Selected extract »
-- Opening Marker --

Given that the town is competing with towns like Avon, Simsbury, Glastonbury and West Hartford, the complex would make South Windsor more appealing to people looking to move, he said.
“This is the kind of thing that would make South Windsor special,” Mawhinney said during a presentation to the Council.
One of the 100 or so people who showed up at the meeting said as much.
Michael Moriarty said that he was a young professional in town who has a wife and a 2-year-old child and that the proposed recreation center/ice rinks are exactly what is needed to attract more people like him to town.
In addition to attracting families to South Windsor, the complex would give the Promenade Shops at Evergreen Walk a “booster shot,” according to Mawhinney.
“Evergreen Walk was envisioned as a self-sustaining community,” he said. “The only thing missing is the community.”
The ice rinks alone would bring new people from all over the state to plan their holiday shopping around their sons’ and daughters’ hockey games, said Mawhinney, noting that hockey season takes place in October, November and December, prime time to buy gifts for Hanukkah and Christmas.
Mawhinney said that now is the time to take advantage of low building costs and interest rates (as low as 3 percent). If the town doesn’t do a project like this now, then it will never have a pool, a separate recreation center or an expansion to the senior center.
“We have a small window of opportunity, and the window is closing,” he said. “The town needs to jump through that window.”
The pool was crucial for families with children on the South Windsor High girls swimming team, which hosts its home meets in Tolland, Mawhinney said. The town should have its own indoor swimming facility to support the successful program that has been self-funded for the last three years, Mawhinney said.
How Would It Work?

-- Closing Marker --

Instructions »
a. Write out the passage of the article on the proposed South Windsor recreation complex, everything from "Given that the" down to "him to town.".
b. Extend the article on the proposed South Windsor recreation complex, picking up right after its last line.
The rows after this point are not needed for any of this.

(Source data)
-- Opening Marker --

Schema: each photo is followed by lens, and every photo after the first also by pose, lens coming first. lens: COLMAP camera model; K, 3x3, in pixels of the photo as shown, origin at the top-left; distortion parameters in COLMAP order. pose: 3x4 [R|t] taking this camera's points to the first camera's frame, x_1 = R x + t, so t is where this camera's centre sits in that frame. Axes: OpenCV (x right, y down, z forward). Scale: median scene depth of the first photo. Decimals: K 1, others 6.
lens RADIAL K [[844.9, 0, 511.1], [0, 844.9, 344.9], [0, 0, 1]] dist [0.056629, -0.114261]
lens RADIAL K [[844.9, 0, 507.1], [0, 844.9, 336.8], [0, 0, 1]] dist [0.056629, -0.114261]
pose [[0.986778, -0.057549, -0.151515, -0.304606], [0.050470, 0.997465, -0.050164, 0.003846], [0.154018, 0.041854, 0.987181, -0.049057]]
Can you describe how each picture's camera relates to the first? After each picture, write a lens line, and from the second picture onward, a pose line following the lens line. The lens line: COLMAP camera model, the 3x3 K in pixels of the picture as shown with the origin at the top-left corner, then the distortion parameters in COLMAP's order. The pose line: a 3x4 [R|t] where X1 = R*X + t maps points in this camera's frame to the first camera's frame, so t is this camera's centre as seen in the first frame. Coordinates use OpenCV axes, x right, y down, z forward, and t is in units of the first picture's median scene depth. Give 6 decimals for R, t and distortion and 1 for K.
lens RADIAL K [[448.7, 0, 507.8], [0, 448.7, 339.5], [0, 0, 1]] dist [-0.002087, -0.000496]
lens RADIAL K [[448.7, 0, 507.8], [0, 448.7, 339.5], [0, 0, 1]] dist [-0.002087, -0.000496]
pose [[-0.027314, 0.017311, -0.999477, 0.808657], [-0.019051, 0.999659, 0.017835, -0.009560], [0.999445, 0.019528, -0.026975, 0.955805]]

-- Closing Marker --

Results for each task »
a.
Given that the town is competing with towns like Avon, Simsbury, Glastonbury and West Hartford, the complex would make South Windsor more appealing to people looking to move, he said.
“This is the kind of thing that would make South Windsor special,” Mawhinney said during a presentation to the Council.
One of the 100 or so people who showed up at the meeting said as much.
Michael Moriarty said that he was a young professional in town who has a wife and a 2-year-old child and that the proposed recreation center/ice rinks are exactly what is needed to attract more people like him to town.

b.
The arrangement would involve the creation of a 501(c)(3) entity by the developer John Finguerra to allow the complex to be constructed with bonds at an estimated rate of about 3 percent; the complex would then be leased back to the town for 30 years at an agreement between $500,000 and $1 million per year.
After 30 years, the town would buy the complex for $1. The town would not take out bonds to pay for the project and, therefore, would not need voter approval. The loan instead would appear as a line item on the town's budget every year.
The town’s recreation department would move to the new complex, with the Charles N. Enes Community Center would then have 17,000 square feet of new space to work with, Mawhinney said.
While it was reported earlier that no taxpayer dollars would go to fund the project - as the fees generated from the complex would cover the construction costs - Mawhinney said that the town would likely have to pay about $600,000 in additional revenue. Mawhinney added that the numbers he provided the council were conservative.
A Tentative Show of Support
Even with that news, some of the members of the Town Council were initially supportive of the project.
Councilor Kevin McCann said that he has been looking for a way to include a public skating rink into a proposal for some time, but could never find a realistic way of making it happen.
“To pair it with an indoor swimming pool and gym is a home run,” said McCann, who cautioned, however, that “we do have to vett the numbers.”
Still McCann noted the small window of opportunity to have a facility like the one proposed constructed with low building costs and interest rates.
Deputy Mayor Gary Bazzano said that he, too, liked what he saw in the project and went a step further, asking whether it would be feasible to add a stadium to the complex.
Most of the questions from the councilors were about the projected numbers and estimates that were provided to them just that evening.
Mayor Tom Delnicki, who initially expressed his dismay over hearing about the project just a few days prior to the Council meeting Monday, appeared to soften his initial stance on the issue.
Specifically, Delnicki said that he would like to have Dan Marsh look at the numbers provided to see if they made sense. In addition, Delnicki wanted to make sure that no additional town staff would be needed at the complex.
Town Manager Matt Galligan said there wouldn’t need to be additional staff outside of lifeguards for the pool.
“This is a huge project,” Delnicki said. “Evergreen Walk is a big winner here. What do we say to businesses that have been here 30, 40 or 50 years that we just chose Evergreen Walk as the winner?”
Mawhinney said that all the businesses in South Windsor would win because of the nature of what goods and services they provide. Evergreen Walk is the type of set-up that attracts one-time gift buyers, as opposed to the businesses in the Stop & Shop complex that draw multiple visits from people in town.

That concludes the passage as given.